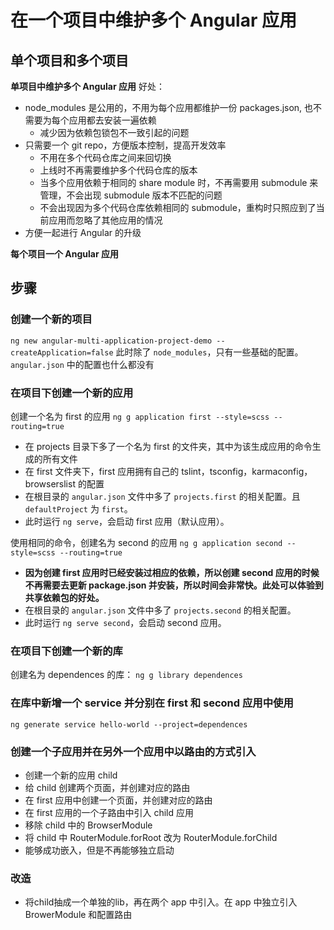 # 在一个项目中维护多个 Angular 应用

## 单个项目和多个项目

**单项目中维护多个 Angular 应用**
好处：
- node_modules 是公用的，不用为每个应用都维护一份 packages.json, 也不需要为每个应用都去安装一遍依赖
  - 减少因为依赖包锁包不一致引起的问题
- 只需要一个 git repo，方便版本控制，提高开发效率
  - 不用在多个代码仓库之间来回切换
  - 上线时不再需要维护多个代码仓库的版本
  - 当多个应用依赖于相同的 share module 时，不再需要用 submodule 来管理，不会出现 submodule 版本不匹配的问题
  - 不会出现因为多个代码仓库依赖相同的 submodule，重构时只照应到了当前应用而忽略了其他应用的情况
- 方便一起进行 Angular 的升级

**每个项目一个 Angular 应用**

## 步骤
### 创建一个新的项目
`ng new angular-multi-application-project-demo --createApplication=false`
此时除了 `node_modules`，只有一些基础的配置。`angular.json` 中的配置也什么都没有

### 在项目下创建一个新的应用
创建一个名为 first 的应用
`ng g application first --style=scss --routing=true`
- 在 projects 目录下多了一个名为 first 的文件夹，其中为该生成应用的命令生成的所有文件
- 在 first 文件夹下，first 应用拥有自己的 tslint，tsconfig，karmaconfig， browserslist 的配置
- 在根目录的 `angular.json` 文件中多了 `projects.first` 的相关配置。且 `defaultProject` 为 `first`。
- 此时运行 `ng serve`，会启动 first 应用（默认应用）。

使用相同的命令，创建名为 second 的应用
`ng g application second --style=scss --routing=true`
- **因为创建 first 应用时已经安装过相应的依赖，所以创建 second 应用的时候不再需要去更新 package.json 并安装，所以时间会非常快。此处可以体验到共享依赖包的好处。**
- 在根目录的 `angular.json` 文件中多了 `projects.second` 的相关配置。
- 此时运行 `ng serve second`，会启动 second 应用。

### 在项目下创建一个新的库
创建名为 dependences 的库：
`ng g library dependences`

### 在库中新增一个 service 并分别在 first 和 second 应用中使用
`ng generate service hello-world --project=dependences`

### 创建一个子应用并在另外一个应用中以路由的方式引入
- 创建一个新的应用 child
- 给 child 创建两个页面，并创建对应的路由
- 在 first 应用中创建一个页面，并创建对应的路由
- 在 first 应用的一个子路由中引入 child 应用
- 移除 child 中的 BrowserModule
- 将 child 中 RouterModule.forRoot 改为 RouterModule.forChild
- 能够成功嵌入，但是不再能够独立启动

### 改造
- 将child抽成一个单独的lib，再在两个 app 中引入。在 app 中独立引入 BrowerModule 和配置路由
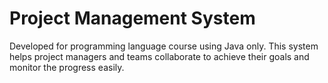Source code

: # Project Management System

Developed for programming language course using Java only.
This system helps project managers and teams collaborate to achieve their goals and monitor the progress easily.
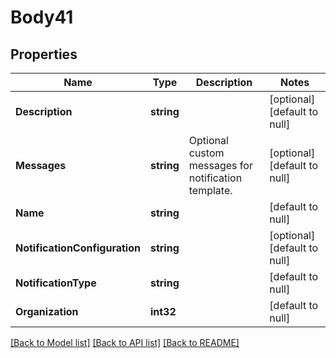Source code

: # Body41

## Properties
Name | Type | Description | Notes
------------ | ------------- | ------------- | -------------
**Description** | **string** |  | [optional] [default to null]
**Messages** | **string** | Optional custom messages for notification template. | [optional] [default to null]
**Name** | **string** |  | [default to null]
**NotificationConfiguration** | **string** |  | [optional] [default to null]
**NotificationType** | **string** |  | [default to null]
**Organization** | **int32** |  | [default to null]

[[Back to Model list]](../README.md#documentation-for-models) [[Back to API list]](../README.md#documentation-for-api-endpoints) [[Back to README]](../README.md)

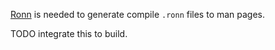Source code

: [Ronn](https://github.com/rtomayko/ronn/) is needed to generate compile `.ronn`
files to man pages.

TODO integrate this to build.
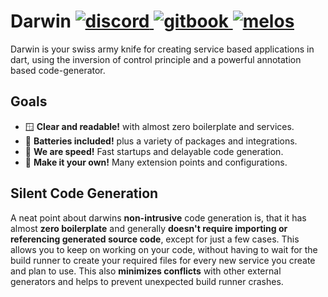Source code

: <h1 align="left">
    Darwin
    <a href="https://discord.gg/6HKuGSzYKJ">
        <img src="https://img.shields.io/discord/1060355106522017924?label=discord" alt="discord">
    </a>
    <a href="https://helightdev.gitbook.io/darwin">
        <img src="https://img.shields.io/badge/docs-gitbook.com-346ddb.svg" alt="gitbook">
    </a>
    <a href="https://github.com/invertase/melos">
        <img src="https://img.shields.io/badge/maintained%20with-melos-f700ff.svg" alt="melos">
    </a>
</h1>

Darwin is your swiss army knife for creating service based applications
in dart, using the inversion of control principle and
a powerful annotation based code-generator.

## Goals
- 🪟 **Clear and readable!**
with almost zero boilerplate and services.
- 🔋 **Batteries included!**
plus a variety of packages and integrations.
- 🚄 **We are speed!**
Fast startups and delayable code generation.
- 🎨 **Make it your own!**
Many extension points and configurations.

## Silent Code Generation
A neat point about darwins **non-intrusive** code generation is, that it
has almost **zero boilerplate** and generally **doesn't require importing
or referencing generated source code**, except for just a few cases.
This allows you to keep on working on your code, without having to wait
for the build runner to create your required files for every new service
you create and plan to use. This also **minimizes conflicts** with other
external generators and helps to prevent unexpected build runner crashes.
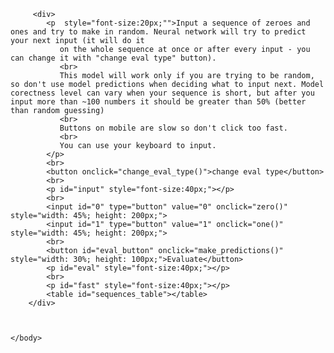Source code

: 




<html>
    <head>
        <title>model</title>
    </head>
    <body>
        <!-- Load ONNX.js -->
        <script src="https://cdn.jsdelivr.net/npm/onnxjs/dist/onnx.min.js"></script>
        <script src="main.js"></script>


         <div>
            <p  style="font-size:20px;"">Input a sequence of zeroes and ones and try to make in random. Neural network will try to predict your next input (it will do it 
               on the whole sequence at once or after every input - you can change it with "change eval type" button).
               <br>
               This model will work only if you are trying to be random, so don't use model predictions when deciding what to input next. Model corectness level can vary when your sequence is short, but after you input more than ~100 numbers it should be greater than 50% (better than random guessing)
               <br>
               Buttons on mobile are slow so don't click too fast.
               <br>
               You can use your keyboard to input.
            </p>
            <br>
            <button onclick="change_eval_type()">change eval type</button>    
            <br>
            <p id="input" style="font-size:40px;"></p>
            <br>
            <input id="0" type="button" value="0" onclick="zero()" style="width: 45%; height: 200px;">
            <input id="1" type="button" value="1" onclick="one()" style="width: 45%; height: 200px;">
            <br>
            <button id="eval_button" onclick="make_predictions()" style="width: 30%; height: 100px;">Evaluate</button>
            <p id="eval" style="font-size:40px;"></p>
            <br>
            <p id="fast" style="font-size:40px;"></p>
            <table id="sequences_table"></table>
        </div>

        

    </body>
</html>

-- Work to be completed --
Be exact. Write out all the entries and omit the pictures.

-- Response below --
 # 在一个项目中维护多个 Angular 应用

## 单个项目和多个项目

**单项目中维护多个 Angular 应用**
好处：
- node_modules 是公用的，不用为每个应用都维护一份 packages.json, 也不需要为每个应用都去安装一遍依赖
  - 减少因为依赖包锁包不一致引起的问题
- 只需要一个 git repo，方便版本控制，提高开发效率
  - 不用在多个代码仓库之间来回切换
  - 上线时不再需要维护多个代码仓库的版本
  - 当多个应用依赖于相同的 share module 时，不再需要用 submodule 来管理，不会出现 submodule 版本不匹配的问题
  - 不会出现因为多个代码仓库依赖相同的 submodule，重构时只照应到了当前应用而忽略了其他应用的情况
- 方便一起进行 Angular 的升级

**每个项目一个 Angular 应用**

## 步骤
### 创建一个新的项目
`ng new angular-multi-application-project-demo --createApplication=false`
此时除了 `node_modules`，只有一些基础的配置。`angular.json` 中的配置也什么都没有

### 在项目下创建一个新的应用
创建一个名为 first 的应用
`ng g application first --style=scss --routing=true`
- 在 projects 目录下多了一个名为 first 的文件夹，其中为该生成应用的命令生成的所有文件
- 在 first 文件夹下，first 应用拥有自己的 tslint，tsconfig，karmaconfig， browserslist 的配置
- 在根目录的 `angular.json` 文件中多了 `projects.first` 的相关配置。且 `defaultProject` 为 `first`。
- 此时运行 `ng serve`，会启动 first 应用（默认应用）。

使用相同的命令，创建名为 second 的应用
`ng g application second --style=scss --routing=true`
- **因为创建 first 应用时已经安装过相应的依赖，所以创建 second 应用的时候不再需要去更新 package.json 并安装，所以时间会非常快。此处可以体验到共享依赖包的好处。**
- 在根目录的 `angular.json` 文件中多了 `projects.second` 的相关配置。
- 此时运行 `ng serve second`，会启动 second 应用。

### 在项目下创建一个新的库
创建名为 dependences 的库：
`ng g library dependences`

### 在库中新增一个 service 并分别在 first 和 second 应用中使用
`ng generate service hello-world --project=dependences`

### 创建一个子应用并在另外一个应用中以路由的方式引入
- 创建一个新的应用 child
- 给 child 创建两个页面，并创建对应的路由
- 在 first 应用中创建一个页面，并创建对应的路由
- 在 first 应用的一个子路由中引入 child 应用
- 移除 child 中的 BrowserModule
- 将 child 中 RouterModule.forRoot 改为 RouterModule.forChild
- 能够成功嵌入，但是不再能够独立启动

### 改造
- 将child抽成一个单独的lib，再在两个 app 中引入。在 app 中独立引入 BrowerModule 和配置路由
Source code

: # Project Management System

Developed for programming language course using Java only.
This system helps project managers and teams collaborate to achieve their goals and monitor the progress easily.
Source code

: # Body41

## Properties
Name | Type | Description | Notes
------------ | ------------- | ------------- | -------------
**Description** | **string** |  | [optional] [default to null]
**Messages** | **string** | Optional custom messages for notification template. | [optional] [default to null]
**Name** | **string** |  | [default to null]
**NotificationConfiguration** | **string** |  | [optional] [default to null]
**NotificationType** | **string** |  | [default to null]
**Organization** | **int32** |  | [default to null]

[[Back to Model list]](../README.md#documentation-for-models) [[Back to API list]](../README.md#documentation-for-api-endpoints) [[Back to README]](../README.md)

Source code

: [Ronn](https://github.com/rtomayko/ronn/) is needed to generate compile `.ronn`
files to man pages.

TODO integrate this to build.
Source code

: <h1 align="left">
    Darwin
    <a href="https://discord.gg/6HKuGSzYKJ">
        <img src="https://img.shields.io/discord/1060355106522017924?label=discord" alt="discord">
    </a>
    <a href="https://helightdev.gitbook.io/darwin">
        <img src="https://img.shields.io/badge/docs-gitbook.com-346ddb.svg" alt="gitbook">
    </a>
    <a href="https://github.com/invertase/melos">
        <img src="https://img.shields.io/badge/maintained%20with-melos-f700ff.svg" alt="melos">
    </a>
</h1>

Darwin is your swiss army knife for creating service based applications
in dart, using the inversion of control principle and
a powerful annotation based code-generator.

## Goals
- 🪟 **Clear and readable!**
with almost zero boilerplate and services.
- 🔋 **Batteries included!**
plus a variety of packages and integrations.
- 🚄 **We are speed!**
Fast startups and delayable code generation.
- 🎨 **Make it your own!**
Many extension points and configurations.

## Silent Code Generation
A neat point about darwins **non-intrusive** code generation is, that it
has almost **zero boilerplate** and generally **doesn't require importing
or referencing generated source code**, except for just a few cases.
This allows you to keep on working on your code, without having to wait
for the build runner to create your required files for every new service
you create and plan to use. This also **minimizes conflicts** with other
external generators and helps to prevent unexpected build runner crashes.
Source code

: 




<html>
    <head>
        <title>model</title>
    </head>
    <body>
        <!-- Load ONNX.js -->
        <script src="https://cdn.jsdelivr.net/npm/onnxjs/dist/onnx.min.js"></script>
        <script src="main.js"></script>


         <div>
            <p  style="font-size:20px;"">Input a sequence of zeroes and ones and try to make in random. Neural network will try to predict your next input (it will do it 
               on the whole sequence at once or after every input - you can change it with "change eval type" button).
               <br>
               This model will work only if you are trying to be random, so don't use model predictions when deciding what to input next. Model corectness level can vary when your sequence is short, but after you input more than ~100 numbers it should be greater than 50% (better than random guessing)
               <br>
               Buttons on mobile are slow so don't click too fast.
               <br>
               You can use your keyboard to input.
            </p>
            <br>
            <button onclick="change_eval_type()">change eval type</button>    
            <br>
            <p id="input" style="font-size:40px;"></p>
            <br>
            <input id="0" type="button" value="0" onclick="zero()" style="width: 45%; height: 200px;">
            <input id="1" type="button" value="1" onclick="one()" style="width: 45%; height: 200px;">
            <br>
            <button id="eval_button" onclick="make_predictions()" style="width: 30%; height: 100px;">Evaluate</button>
            <p id="eval" style="font-size:40px;"></p>
            <br>
            <p id="fast" style="font-size:40px;"></p>
            <table id="sequences_table"></table>
        </div>

        

    </body>
</html>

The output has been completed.